In Nitrate Kisses, Barbara Hammer explores the emulsions and damaged images, the lost vestiges of gay and lesbian culture.
The repressed, invisible history of marginalized people is contextualized in relation to the sexual behavior of today's gays and lesbians. Contemporary history of sexuality underestimates the resistance of gay and lesbian cultures, in the struggle for survival facing the power and dominance of straight ideology.
Questions of historical representation are examined through marginality, reading between the lines and between the images. Archival films from the 1930s as well as excerpts from Watson and Webber's first American gay film, Lot In Sodom, are mixed with contemporary footage.

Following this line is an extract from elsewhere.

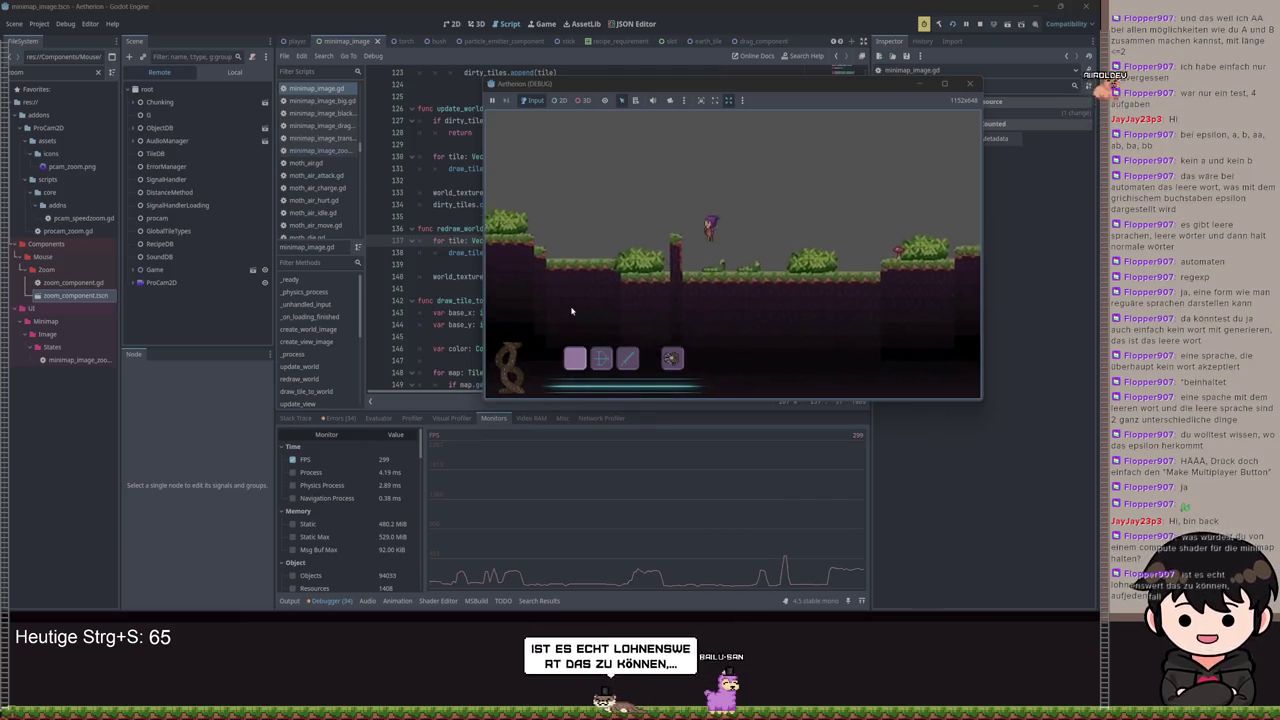
key(a)
key(a)
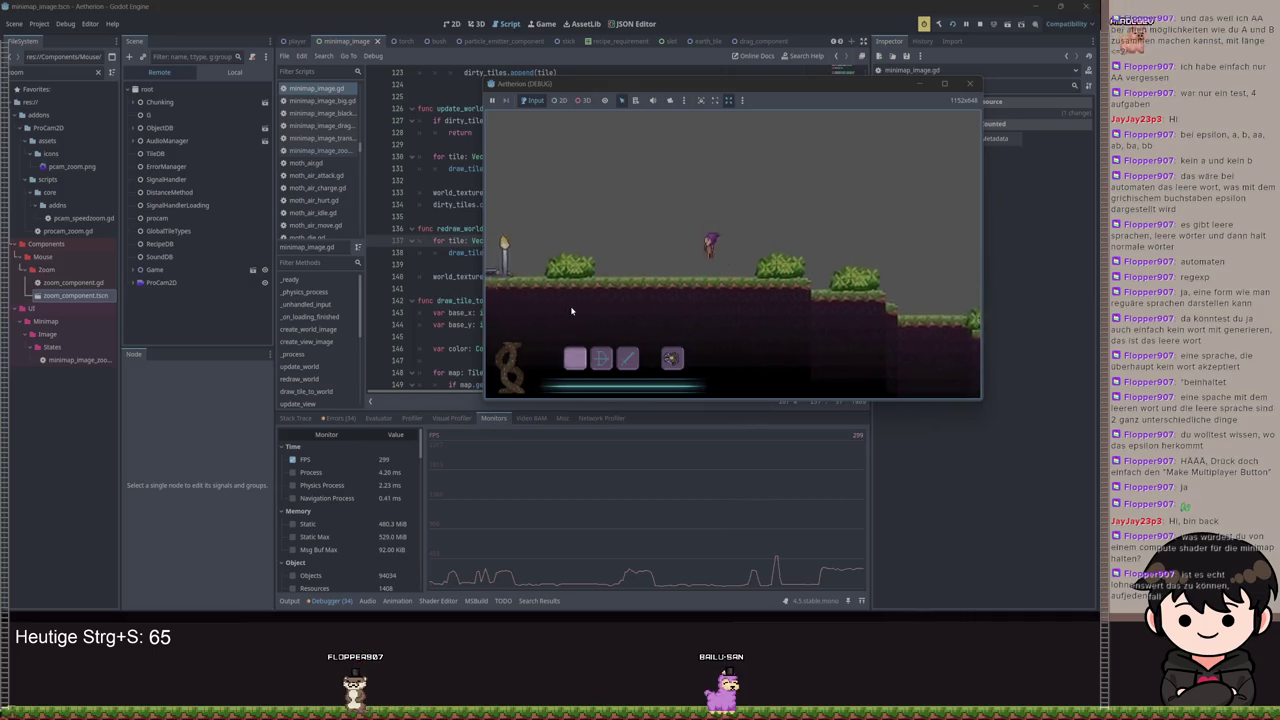
key(a)
key(a)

Barbara Hammer was born in Hollywood, California. After studying psychology at the University of California, Los Angeles, she received an M.A. in English literature and an M.F.A. in film from the University of San Francisco. She got married and taught at a high school in Santa Rosa before coming out as a lesbian. She began making experimental short films in the 1970s, then took an interest in video art in the 1980s. She taught at the School of Art Institute and the California College of Arts Institute. She made some of the first lesbian films, including Dyketactics (1974). In 1991, she received the National Endowment of the Arts Film Production Award for her first feature film, Nitrate Kisses (1992), the first part of a trilogy devoted to lesbianism and the history of the gay movement, including Tender Fictions (1995) and History Lessons (2000). With Resisting Paradise, she addresses the relationship between art and politics through the cases of Henri Matisse and Pierre Bonnard.